Given that animal knockout (5) and human mutational analysis (6) have both supported a central role for the IGF system in postnatal growth and the mediation of GH actions on stature, the most likely candidates for variability in responsiveness to GH therapy would appear to be factors influencing IGF generation after GH administration or sensitivity to IGF action at the epiphyseal growth plate. Current knowledge supports the concept that the overwhelming majority of GH actions on growth are mediated through binding to the transmembrane GH receptor (GHR), followed by activation of JAK2, phosphorylation of STAT5b, and transcriptional regulation of IGF-I (7). GHR transcripts exist in several isoforms in humans, among which is the retention (GHRfl) or exclusion (GHRd3) of exon 3, which encodes a 22-residue sequence in the extracellular domain (8). This stretch of amino acids appears to be located away from the GH-binding interface of the GHR and, indeed, GHRfl and GHRd3 share similar binding properties for both pituitary and placentally derived GH (9). Furthermore, in studies of family members of a patient with GH insensitivity resulting from compound heterozygosity for nonsense mutations of exon 3 and exon 4 of the GHR, it was apparent that the presence of a single allele encoding either GHRfl or GHRd3 is sufficient for normal stature (10). Evidence to date supports the hypothesis that the loss of exon 3 is the consequence of an intrachromosomal recombination event between two similar primate-specific retroelements flanking exon 3, but the relative roles of the two isoforms in GH action remain elusive.
In western European populations, it has been estimated that 6875% of GHR alleles are GHRfl, whereas 2532% are GHRd3 (8, 11). Although several studies have indicated that adult stature of normal individuals is not affected by the GHR genotype, a recent investigation by Dos Santos et al. (11) reported that responsiveness to GH therapy was significantly impacted by GHR alleles. In that study of two cohorts of short children, either small for gestational age or idiopathic short stature, the homozygous or heterozygous presence of GHRd3 resulted in a significantly greater growth response in both yr 1 and 2 of GH therapy. Now, in a related study by Jorge et al. (12), these findings have been extended to studies in a GH-deficient population. Patients carrying at least one GHRd3 allele had a significantly greater first-year response and achieved a superior adult height on GH therapy than did patients homozygous for GHRfl. In both studies, the presence of one or more GHRd3 alleles was sufficient to impart superior GH responsiveness, consistent with a dominant effect of this allele.
All in all, these are stunning observations and would appear to support GHR isoforms as the first pharmacogenomic biomarkers with predictive value for GH responsiveness. To some extent, however, one has an inescapable sense of these observations being almost "too good to be true," and to point out the deficiencies that characterize the two studies: 1) neither investigation is prospective and is, consequently, stigmatized by issues that confront any retrospective analysis of data obtained for other reasons; 2) the absence of an effect of genotype on normal adult stature is somewhat puzzling, although it has been proposed (but never proven) that individuals with a genotype conferring decreased GH responsiveness compensate by increasing their GH production; 3) neither study provided data on IGF generation characteristics of the study groups, nor, for that matter, were serum IGF-I levels followed systematically during the course of GH treatment (13); and 4) no mechanism to explain differential responsiveness to GH based upon the presence or absence of exon 3 of the GHR has been established.

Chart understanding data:
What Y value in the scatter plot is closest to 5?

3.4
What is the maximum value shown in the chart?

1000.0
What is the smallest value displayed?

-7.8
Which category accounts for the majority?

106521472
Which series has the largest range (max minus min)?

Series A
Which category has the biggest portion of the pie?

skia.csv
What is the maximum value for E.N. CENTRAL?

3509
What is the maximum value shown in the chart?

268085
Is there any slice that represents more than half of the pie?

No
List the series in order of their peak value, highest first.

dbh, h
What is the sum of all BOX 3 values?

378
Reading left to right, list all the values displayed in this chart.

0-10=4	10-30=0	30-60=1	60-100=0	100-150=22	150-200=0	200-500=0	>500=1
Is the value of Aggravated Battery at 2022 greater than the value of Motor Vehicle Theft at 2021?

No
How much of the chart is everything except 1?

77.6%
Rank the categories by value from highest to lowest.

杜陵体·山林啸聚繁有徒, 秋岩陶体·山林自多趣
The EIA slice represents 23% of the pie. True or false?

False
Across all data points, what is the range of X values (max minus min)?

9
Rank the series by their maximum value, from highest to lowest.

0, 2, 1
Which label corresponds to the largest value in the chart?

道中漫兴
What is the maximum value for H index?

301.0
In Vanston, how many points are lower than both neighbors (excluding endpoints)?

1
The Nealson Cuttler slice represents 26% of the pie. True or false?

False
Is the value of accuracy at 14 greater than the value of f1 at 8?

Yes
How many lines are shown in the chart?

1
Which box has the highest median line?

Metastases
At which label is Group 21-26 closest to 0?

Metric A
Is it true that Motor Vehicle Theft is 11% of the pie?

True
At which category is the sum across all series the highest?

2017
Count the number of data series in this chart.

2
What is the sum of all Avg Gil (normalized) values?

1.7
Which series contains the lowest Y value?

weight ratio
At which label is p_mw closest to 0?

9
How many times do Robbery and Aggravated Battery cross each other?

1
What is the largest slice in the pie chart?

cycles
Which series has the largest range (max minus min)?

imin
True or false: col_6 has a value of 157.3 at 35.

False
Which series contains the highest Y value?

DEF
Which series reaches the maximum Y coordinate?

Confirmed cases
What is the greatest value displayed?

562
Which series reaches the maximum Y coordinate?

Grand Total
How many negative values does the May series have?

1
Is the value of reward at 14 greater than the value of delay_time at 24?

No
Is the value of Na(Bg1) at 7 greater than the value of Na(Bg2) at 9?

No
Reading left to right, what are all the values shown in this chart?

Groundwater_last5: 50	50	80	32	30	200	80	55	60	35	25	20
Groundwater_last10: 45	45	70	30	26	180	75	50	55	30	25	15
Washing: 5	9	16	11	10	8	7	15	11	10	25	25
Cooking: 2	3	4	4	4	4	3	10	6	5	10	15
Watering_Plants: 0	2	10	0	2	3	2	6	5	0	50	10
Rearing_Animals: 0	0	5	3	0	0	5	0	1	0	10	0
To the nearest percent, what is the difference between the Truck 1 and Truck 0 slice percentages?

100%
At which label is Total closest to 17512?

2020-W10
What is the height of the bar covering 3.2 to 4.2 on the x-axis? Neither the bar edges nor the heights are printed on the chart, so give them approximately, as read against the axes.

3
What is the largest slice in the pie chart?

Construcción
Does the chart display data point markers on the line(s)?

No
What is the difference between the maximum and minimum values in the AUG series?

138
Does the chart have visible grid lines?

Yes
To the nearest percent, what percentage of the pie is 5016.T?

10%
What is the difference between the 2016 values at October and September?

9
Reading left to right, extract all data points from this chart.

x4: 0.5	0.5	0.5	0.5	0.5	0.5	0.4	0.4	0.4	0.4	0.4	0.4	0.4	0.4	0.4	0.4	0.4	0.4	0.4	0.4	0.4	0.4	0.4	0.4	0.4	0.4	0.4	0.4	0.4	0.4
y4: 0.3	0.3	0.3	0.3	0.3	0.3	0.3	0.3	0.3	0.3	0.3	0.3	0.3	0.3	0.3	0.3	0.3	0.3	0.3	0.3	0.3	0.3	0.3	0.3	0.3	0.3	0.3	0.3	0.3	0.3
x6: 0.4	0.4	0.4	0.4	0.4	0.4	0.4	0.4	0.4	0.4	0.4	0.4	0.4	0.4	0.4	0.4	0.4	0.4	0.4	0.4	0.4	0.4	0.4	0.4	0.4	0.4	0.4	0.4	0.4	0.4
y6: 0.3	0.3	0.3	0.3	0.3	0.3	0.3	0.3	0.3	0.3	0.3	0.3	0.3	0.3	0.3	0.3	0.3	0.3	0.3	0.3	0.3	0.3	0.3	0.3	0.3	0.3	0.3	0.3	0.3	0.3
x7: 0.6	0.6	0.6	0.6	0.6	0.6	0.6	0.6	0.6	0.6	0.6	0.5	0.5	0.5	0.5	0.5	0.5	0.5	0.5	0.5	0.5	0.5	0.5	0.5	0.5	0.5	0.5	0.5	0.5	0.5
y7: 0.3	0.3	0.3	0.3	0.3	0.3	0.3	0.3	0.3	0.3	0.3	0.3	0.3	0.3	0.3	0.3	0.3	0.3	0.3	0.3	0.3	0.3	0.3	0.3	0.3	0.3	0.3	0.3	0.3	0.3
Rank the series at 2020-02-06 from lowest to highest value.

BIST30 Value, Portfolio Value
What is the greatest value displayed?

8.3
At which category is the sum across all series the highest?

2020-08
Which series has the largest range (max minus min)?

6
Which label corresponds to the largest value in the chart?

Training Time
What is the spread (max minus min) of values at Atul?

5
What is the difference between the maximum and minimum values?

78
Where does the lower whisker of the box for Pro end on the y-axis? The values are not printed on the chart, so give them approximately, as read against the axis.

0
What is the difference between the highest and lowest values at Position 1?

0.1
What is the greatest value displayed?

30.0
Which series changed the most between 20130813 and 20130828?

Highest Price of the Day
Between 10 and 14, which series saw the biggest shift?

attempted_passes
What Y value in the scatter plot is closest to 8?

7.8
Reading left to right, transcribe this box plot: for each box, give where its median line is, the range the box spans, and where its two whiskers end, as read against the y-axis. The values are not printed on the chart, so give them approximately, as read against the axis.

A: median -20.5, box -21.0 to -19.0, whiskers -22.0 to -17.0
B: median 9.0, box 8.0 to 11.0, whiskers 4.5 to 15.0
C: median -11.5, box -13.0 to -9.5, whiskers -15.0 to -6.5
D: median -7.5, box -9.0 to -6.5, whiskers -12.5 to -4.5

• **Assigned task 1**
According to the GH receptor passage, how long is the sequence encoded by exon 3 of the GHR, and in which domain is it?
• **Assigned task 2**
Condense the paragraph of the GH receptor passage that begins "All in all, these are stunning observations" into a short bulleted list.
• **Assigned task 3**
Translate this sentence from the GH receptor passage into Spanish: "Patients carrying at least one GHRd3 allele had a significantly greater first-year response and achieved a superior adult height on GH therapy than did patients homozygous for GHRfl."

• **Your response 1**
It is a 22-residue sequence in the extracellular domain.

• **Your response 2**
- The findings seem to make GHR isoforms the first pharmacogenomic biomarkers that predict GH responsiveness, but they may be "too good to be true."
- Neither study is prospective, so both face the problems of retrospective analysis of data collected for other reasons.
- Genotype's lack of effect on normal adult stature is puzzling. It has been proposed, but never proven, that people with a less GH-responsive genotype compensate by producing more GH.
- Neither study gave data on IGF generation in its groups or tracked serum IGF-I levels systematically during GH treatment.
- No mechanism has been established to explain why the presence or absence of GHR exon 3 would change GH responsiveness.

• **Your response 3**
Los pacientes portadores de al menos un alelo GHRd3 presentaron una respuesta significativamente mayor en el primer año y alcanzaron una talla adulta superior con el tratamiento con GH que los pacientes homocigotos para GHRfl.